Oleh: Zamhasari Jamil

DI KOLOM opini harian The Hindu, salah satu harian nasional terkemuka di India, Alexander Downer, Menteri Luar Negeri Australia melalui tulisannya “The threat of transnasional terrorism” (Kamis, 29 Juli 2004) mengatakan bahwa Hassan Wirajuda, Menteri Luar Negeri Indonesia dan dirinya (baca: Alexander Downer) telah bersepakat untuk membentuk “Inter-faith dialogue” yang juga akan melibatkan tokoh-tokoh agama dari kedua negara tersebut.

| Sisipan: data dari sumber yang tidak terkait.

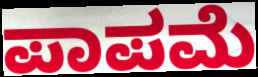
ಪಾಪಮೆ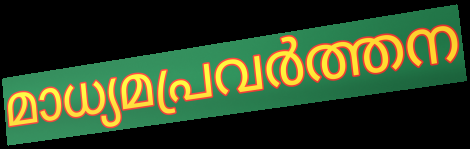
മാധ്യമപ്രവർത്തന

Sebagai pribadi yang berkebangsaan Indonesia, saya menyetujui usaha-usaha yang dilakukan oleh kedua negara –Indonesia dan Australia– untuk membasmi segala macam bentuk terorisme dari permukaan bumi ini. Tapi di lain sisi, saya yang juga sebagai seorang Muslim tidak sepakat bila tindakan terorisme tersebut hanya dilabeli kepada umat Islam semata. Sebab, bila kita mau menilik secara cermat tentang ideologi semua agama yang ada, tak satupun agama di dunia ini yang mengajarkan untuk berbuat sesuatu yang sifatnya merusak seperti tindakan terorisme itu.

Fenomena yang muncul ke permukaan saat ini selalu beranggapan bahwa semua bentuk terorisme tersebut dilakukan hanyalah oleh kelompok Islam semata, sehingga akhirnya muncullah apa yang disebut sebagai kelompok Islam ekstrim, kelompok Islam mainstream dan atau kelompok Islam fundamentalis.

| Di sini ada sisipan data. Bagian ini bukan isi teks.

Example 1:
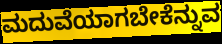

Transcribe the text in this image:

ಮದುವೆಯಾಗಬೇಕೆನ್ನುವ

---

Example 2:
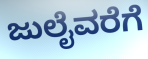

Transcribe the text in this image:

ಜುಲೈವರೆಗೆ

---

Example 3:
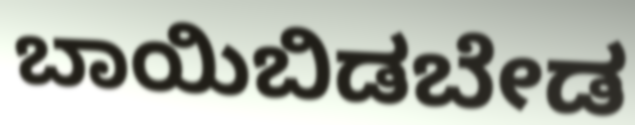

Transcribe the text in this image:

ಬಾಯಿಬಿಡಬೇಡ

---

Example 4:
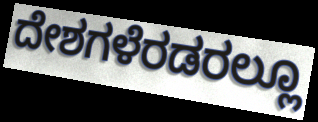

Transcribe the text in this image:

Pelabelan bahwa Islam identik dengan kekerasan atau terorisme juga berimbas terhadap mahasiswa atau calon mahasiswa Indonesia yang hendak belajar ke luar negeri. Padahal belajar ke luar negeri boleh dikata merupakan impian yang tak tertulis setiap pelajar atau mahasiswa yang memang ingin memperdalam dan mempertajam kemampuannya terhadap bidang ilmu yang digeluti oleh masing-masing pelajar atau mahasiswa tersebut.

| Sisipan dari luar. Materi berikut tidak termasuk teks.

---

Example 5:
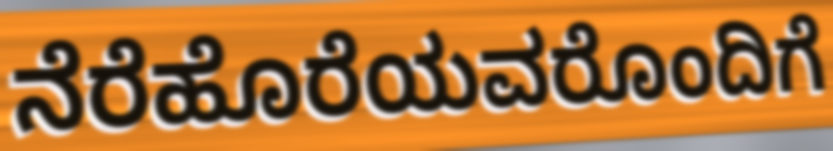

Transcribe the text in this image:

ನೆರೆಹೊರೆಯವರೊಂದಿಗೆ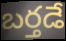
బర్తడే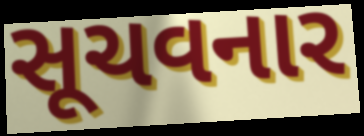
સૂચવનાર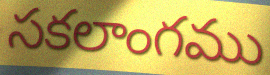
సకలాంగము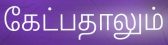
கேட்பதாலும்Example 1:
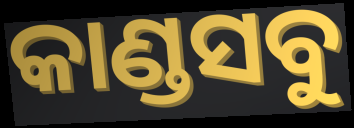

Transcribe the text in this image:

କାଣ୍ଡସବୁ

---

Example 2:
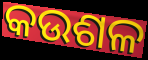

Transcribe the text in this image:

କଉଶଳ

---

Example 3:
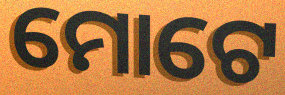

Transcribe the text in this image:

ମୋଟେ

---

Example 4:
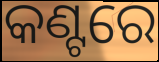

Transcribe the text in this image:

କଣ୍ଟରେ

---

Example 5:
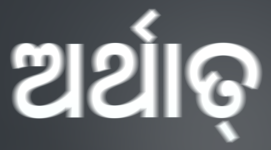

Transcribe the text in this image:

ଅର୍ଥାତ୍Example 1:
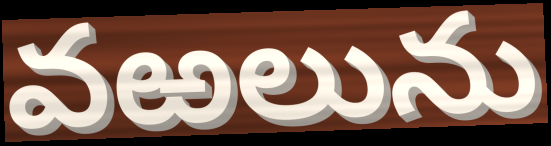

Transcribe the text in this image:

వఱలును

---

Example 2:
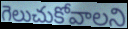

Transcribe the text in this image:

గెలుచుకోవాలని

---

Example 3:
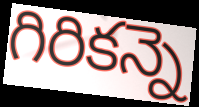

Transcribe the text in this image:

గిరికన్నె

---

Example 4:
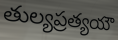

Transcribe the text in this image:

తుల్యప్రత్యయౌ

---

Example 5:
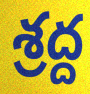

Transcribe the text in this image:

Masing-masing universitas di setiap negara menawarkan sistem pendidikan yang berbeda serta jurusan-jurusan tertentu yang menjadi andalannya. Universitas-universitas di Amerika dan Eropa mengandalkan disiplin ilmu eksakta dan ilmu sosial misalnya, sedangkan universitas-universitas di China atau Jepang lebih mengutamakan jurusan atau disiplin ilmu yang berkaitan dengan Teknologi. Untuk mempelajari ilmu agama Islam atau studi keislaman, banyak yang menjadikan universitas-universitas di negara Timur Tengah sebagai sumbernya.

Begitu pula dengan Pakistan, suatu negara yang telah menyebut dirinya sebagai “Islamic Country”. Artinya, jika kita cermati kata Islamic country tersebut, maka jelaslah bahwa Pakistan adalah negara Islam yang menerapkan hukum atau syari’at Islam sebagai landasan negaranya. Ini berbeda dengan Indonesia, karena Indonesia bukanlah Islamic country, tetapi Indonesia itu hanya Muslim country. Disini Indonesia tidak menjadikan hukum atau syariat Islam sebagai landasan negaranya, melainkan di Indonesia itu hanya mayoritas penduduknya yang beragama Islam.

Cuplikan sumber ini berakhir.